**To-do item:** Go through the material underneath and show every line where the string "التجارية" occurs.
======
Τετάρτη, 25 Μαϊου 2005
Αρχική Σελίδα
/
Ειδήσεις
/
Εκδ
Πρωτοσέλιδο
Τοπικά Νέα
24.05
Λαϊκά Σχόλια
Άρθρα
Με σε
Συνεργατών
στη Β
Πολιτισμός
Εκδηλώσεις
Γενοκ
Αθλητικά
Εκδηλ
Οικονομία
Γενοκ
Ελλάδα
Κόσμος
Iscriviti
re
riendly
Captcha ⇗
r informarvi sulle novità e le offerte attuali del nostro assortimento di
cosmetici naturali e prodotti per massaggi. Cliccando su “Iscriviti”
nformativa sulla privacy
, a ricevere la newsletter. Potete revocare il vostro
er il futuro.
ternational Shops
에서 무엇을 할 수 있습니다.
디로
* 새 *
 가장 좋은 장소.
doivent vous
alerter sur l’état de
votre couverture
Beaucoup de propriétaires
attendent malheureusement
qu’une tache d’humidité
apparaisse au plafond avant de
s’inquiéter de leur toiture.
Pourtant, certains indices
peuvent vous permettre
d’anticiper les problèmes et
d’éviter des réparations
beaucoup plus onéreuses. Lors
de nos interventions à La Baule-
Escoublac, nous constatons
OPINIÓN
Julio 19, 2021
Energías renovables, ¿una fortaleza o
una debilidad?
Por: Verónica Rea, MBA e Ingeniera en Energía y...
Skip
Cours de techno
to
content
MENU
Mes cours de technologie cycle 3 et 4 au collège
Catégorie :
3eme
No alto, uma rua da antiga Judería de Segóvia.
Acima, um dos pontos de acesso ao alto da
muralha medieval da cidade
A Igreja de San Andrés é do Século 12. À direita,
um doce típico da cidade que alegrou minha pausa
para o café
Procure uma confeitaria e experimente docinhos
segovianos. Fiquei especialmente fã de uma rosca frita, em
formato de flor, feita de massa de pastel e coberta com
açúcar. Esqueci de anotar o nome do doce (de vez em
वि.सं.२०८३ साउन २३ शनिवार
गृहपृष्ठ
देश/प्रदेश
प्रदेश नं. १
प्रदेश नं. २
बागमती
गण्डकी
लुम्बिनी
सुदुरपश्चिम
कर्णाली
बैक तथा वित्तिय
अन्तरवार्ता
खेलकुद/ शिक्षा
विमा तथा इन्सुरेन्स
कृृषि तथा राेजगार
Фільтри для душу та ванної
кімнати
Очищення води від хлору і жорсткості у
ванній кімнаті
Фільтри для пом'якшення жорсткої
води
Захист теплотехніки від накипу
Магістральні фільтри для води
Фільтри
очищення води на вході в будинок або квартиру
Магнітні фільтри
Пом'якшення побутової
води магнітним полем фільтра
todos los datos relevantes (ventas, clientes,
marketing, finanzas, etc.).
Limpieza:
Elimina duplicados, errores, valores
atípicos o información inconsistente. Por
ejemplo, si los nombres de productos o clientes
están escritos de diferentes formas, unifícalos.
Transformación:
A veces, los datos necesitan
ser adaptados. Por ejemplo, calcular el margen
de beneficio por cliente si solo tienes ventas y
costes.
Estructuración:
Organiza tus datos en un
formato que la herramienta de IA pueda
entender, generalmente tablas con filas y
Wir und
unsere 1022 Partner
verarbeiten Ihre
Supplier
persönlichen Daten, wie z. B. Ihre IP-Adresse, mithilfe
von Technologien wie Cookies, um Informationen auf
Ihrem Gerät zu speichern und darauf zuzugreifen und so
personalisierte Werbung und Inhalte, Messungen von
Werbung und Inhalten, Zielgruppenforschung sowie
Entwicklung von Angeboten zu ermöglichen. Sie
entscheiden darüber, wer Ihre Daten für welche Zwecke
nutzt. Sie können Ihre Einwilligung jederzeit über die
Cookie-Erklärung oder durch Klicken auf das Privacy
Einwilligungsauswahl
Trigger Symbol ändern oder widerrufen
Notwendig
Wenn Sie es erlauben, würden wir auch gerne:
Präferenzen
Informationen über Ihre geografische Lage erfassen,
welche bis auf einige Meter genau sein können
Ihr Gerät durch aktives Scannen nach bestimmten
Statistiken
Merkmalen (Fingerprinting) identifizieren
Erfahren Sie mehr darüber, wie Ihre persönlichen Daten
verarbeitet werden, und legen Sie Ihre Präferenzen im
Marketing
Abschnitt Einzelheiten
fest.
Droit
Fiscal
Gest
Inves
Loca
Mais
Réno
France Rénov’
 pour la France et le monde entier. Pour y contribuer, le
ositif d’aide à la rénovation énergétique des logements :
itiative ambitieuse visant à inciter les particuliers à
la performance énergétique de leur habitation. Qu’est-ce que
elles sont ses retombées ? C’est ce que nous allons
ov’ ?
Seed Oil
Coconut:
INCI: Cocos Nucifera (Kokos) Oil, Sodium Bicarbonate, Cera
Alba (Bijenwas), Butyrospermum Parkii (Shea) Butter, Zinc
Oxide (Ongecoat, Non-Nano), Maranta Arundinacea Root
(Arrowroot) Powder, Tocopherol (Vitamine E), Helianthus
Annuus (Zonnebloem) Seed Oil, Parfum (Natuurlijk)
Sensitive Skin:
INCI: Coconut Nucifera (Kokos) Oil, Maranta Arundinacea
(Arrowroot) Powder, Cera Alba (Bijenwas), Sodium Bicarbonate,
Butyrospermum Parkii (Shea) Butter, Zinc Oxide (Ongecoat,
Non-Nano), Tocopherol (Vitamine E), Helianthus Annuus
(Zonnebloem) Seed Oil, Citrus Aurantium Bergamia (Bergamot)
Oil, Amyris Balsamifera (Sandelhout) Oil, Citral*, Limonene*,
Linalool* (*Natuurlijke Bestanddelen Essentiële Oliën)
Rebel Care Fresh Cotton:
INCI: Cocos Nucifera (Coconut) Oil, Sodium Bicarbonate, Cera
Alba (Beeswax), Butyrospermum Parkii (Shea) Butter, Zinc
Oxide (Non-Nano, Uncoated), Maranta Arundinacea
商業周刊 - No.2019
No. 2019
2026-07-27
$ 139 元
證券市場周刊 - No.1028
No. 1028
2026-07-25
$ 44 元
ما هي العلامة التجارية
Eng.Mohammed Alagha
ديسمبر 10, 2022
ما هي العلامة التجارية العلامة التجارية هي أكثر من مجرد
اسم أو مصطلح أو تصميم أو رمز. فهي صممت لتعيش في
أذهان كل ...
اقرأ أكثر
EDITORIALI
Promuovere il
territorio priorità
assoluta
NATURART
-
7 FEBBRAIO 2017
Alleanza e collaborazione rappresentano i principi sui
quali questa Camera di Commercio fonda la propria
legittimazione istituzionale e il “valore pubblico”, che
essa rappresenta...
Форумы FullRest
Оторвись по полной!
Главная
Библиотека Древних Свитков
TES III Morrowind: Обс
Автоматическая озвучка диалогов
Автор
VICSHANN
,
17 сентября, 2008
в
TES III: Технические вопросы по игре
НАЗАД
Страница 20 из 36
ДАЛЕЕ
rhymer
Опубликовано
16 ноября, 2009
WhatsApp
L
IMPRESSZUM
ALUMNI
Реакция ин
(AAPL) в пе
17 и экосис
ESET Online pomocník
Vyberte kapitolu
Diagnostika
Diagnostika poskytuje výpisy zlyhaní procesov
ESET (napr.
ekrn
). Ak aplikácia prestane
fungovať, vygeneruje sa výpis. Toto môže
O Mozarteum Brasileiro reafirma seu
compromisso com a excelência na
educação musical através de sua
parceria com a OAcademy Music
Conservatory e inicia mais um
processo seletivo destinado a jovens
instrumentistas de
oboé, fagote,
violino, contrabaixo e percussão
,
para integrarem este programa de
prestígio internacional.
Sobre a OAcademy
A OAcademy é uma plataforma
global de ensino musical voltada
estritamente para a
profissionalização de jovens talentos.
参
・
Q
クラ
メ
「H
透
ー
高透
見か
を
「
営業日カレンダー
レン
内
======
**Your solution:**
ما هي العلامة التجارية
ما هي العلامة التجارية العلامة التجارية هي أكثر من مجرد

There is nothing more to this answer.